### Exercise
Without including any pictures, please copy every entry below exactly.

### Provided entries

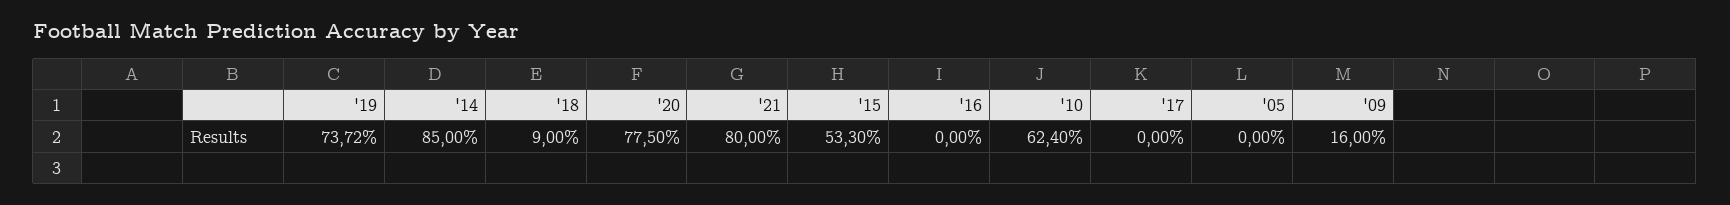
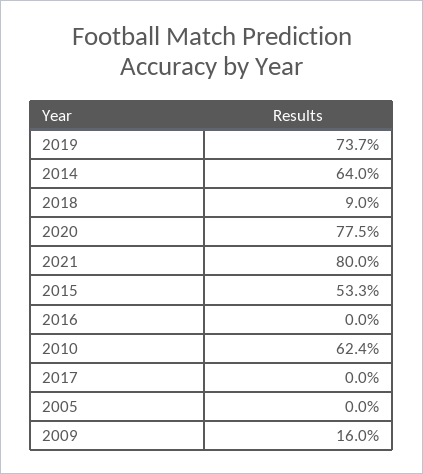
  {
    "'19": 73.72,
-   "'14": 85,
+   "'14": 64,
    "'18": 9,
    "'20": 77.5,
    "'21": 80,
    "'15": 53.3,
    "'16": 0,
    "'10": 62.4,
    "'17": 0,
    "'05": 0,
    "'09": 16
  }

### Reply to the task
  {
    "'19": 73.72,
-   "'14": 85,
+   "'14": 64,
    "'18": 9,
    "'20": 77.5,
    "'21": 80,
    "'15": 53.3,
    "'16": 0,
    "'10": 62.4,
    "'17": 0,
    "'05": 0,
    "'09": 16
  }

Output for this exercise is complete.